A groundbreaking new read puts a spotlight on
African-American Female intellectuals.
In 2006, 22 scholars came together to “address the lack of attention given to the work of Black women intelligentsia historically and in the contemporary moment.” Nine years later, the group’s tremendous efforts have been documented in Toward an Intellectual History of Black Women (The University of North Carolina Press, $27.95). Edited by current scholars FarahJasmine Griffin, Mai Bay, Martha S. Jones and Barbara D. Savage, An Intellectual History delivers on its grand ambition to move critical thinking “beyond the “Great Men’ paradigm” and “to promote Black women’s intellectual history as a legitimate field of academic inquiry.”
This collection of essays, which spans 320 pages, includes
contributions from notable thought leaders such as Natasha Lightfoot, CorinneT. Field, Cheryl Wall, Sherie Randolph, Judith Byfield and the book’s
editors.
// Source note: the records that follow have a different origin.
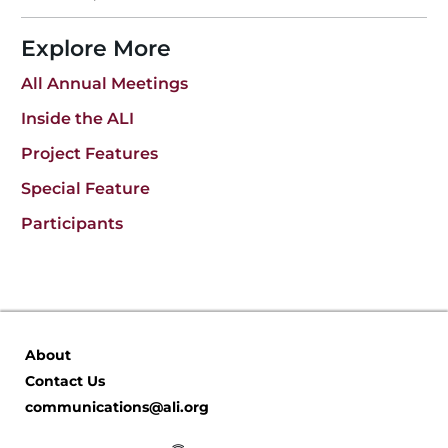
b
dI
o
n
Explore More
o
All Annual Meetings
k
Inside the ALI
Project Features
Special Feature
Participants
About
Contact Us
communications@ali.org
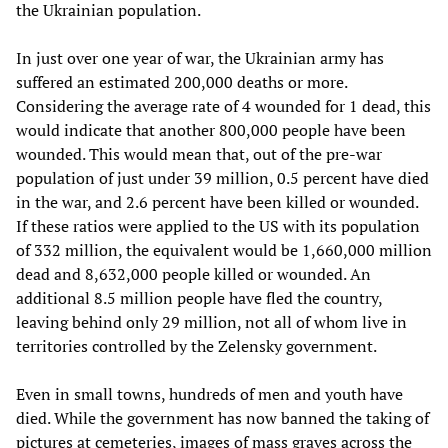
the Ukrainian population.
In just over one year of war, the Ukrainian army has
suffered an estimated 200,000 deaths or more.
Considering the average rate of 4 wounded for 1 dead, this
would indicate that another 800,000 people have been
wounded. This would mean that, out of the pre-war
population of just under 39 million, 0.5 percent have died
in the war, and 2.6 percent have been killed or wounded.
If these ratios were applied to the US with its population
of 332 million, the equivalent would be 1,660,000 million
dead and 8,632,000 people killed or wounded. An
additional 8.5 million people have fled the country,
leaving behind only 29 million, not all of whom live in
territories controlled by the Zelensky government.
Even in small towns, hundreds of men and youth have
died. While the government has now banned the taking of
pictures at cemeteries, images of mass graves across the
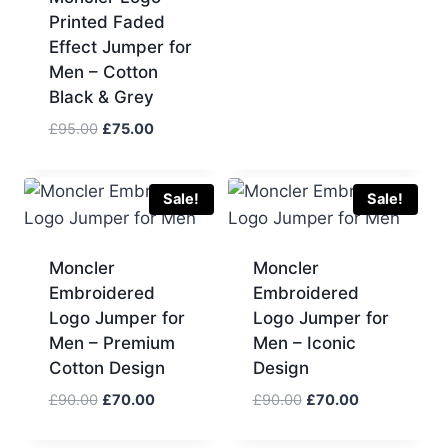
price
price
Printed Faded
was:
is:
Effect Jumper for
£90.00.
£70.00.
Men – Cotton
Black & Grey
Original
Current
£
95.00
£
75.00
price
price
was:
is:
£95.00.
£75.00.
Sale!
Sale!
Moncler
Moncler
Embroidered
Embroidered
Logo Jumper for
Logo Jumper for
Men – Premium
Men – Iconic
Cotton Design
Design
Original
Current
Original
Current
£
90.00
£
70.00
£
90.00
£
70.00
price
price
price
price
was:
is:
was:
is:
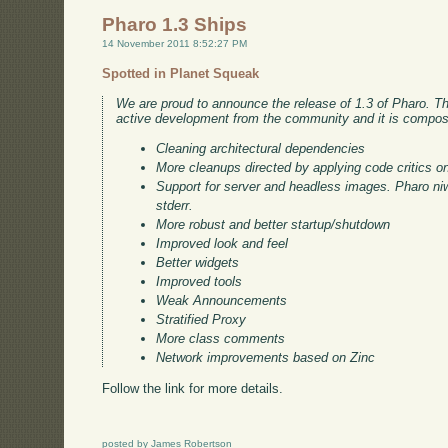
Pharo 1.3 Ships
14 November 2011 8:52:27 PM
Spotted in Planet Squeak
We are proud to announce the release of 1.3 of Pharo. Thi
active development from the community and it is compos
Cleaning architectural dependencies
More cleanups directed by applying code critics o
Support for server and headless images. Pharo niw
stderr.
More robust and better startup/shutdown
Improved look and feel
Better widgets
Improved tools
Weak Announcements
Stratified Proxy
More class comments
Network improvements based on Zinc
Follow the link for more details.
posted by James Robertson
One of the many strengths of
this anthology is the non-traditional ways its authors define critical
thinking. Ivy tower and self-taught philosophers are given equal billing across
a number of topics, from enslavement to feminism to views of Black women’s
bodies. “We believe that in taking on this important and much-neglected
subject, we will help to create and sustain a community of scholars,” wrote
organizers of the gathering that formed the basis of the new publication. To that end, mission accomplished.
Review by P.H.B. in Essence, May 2015.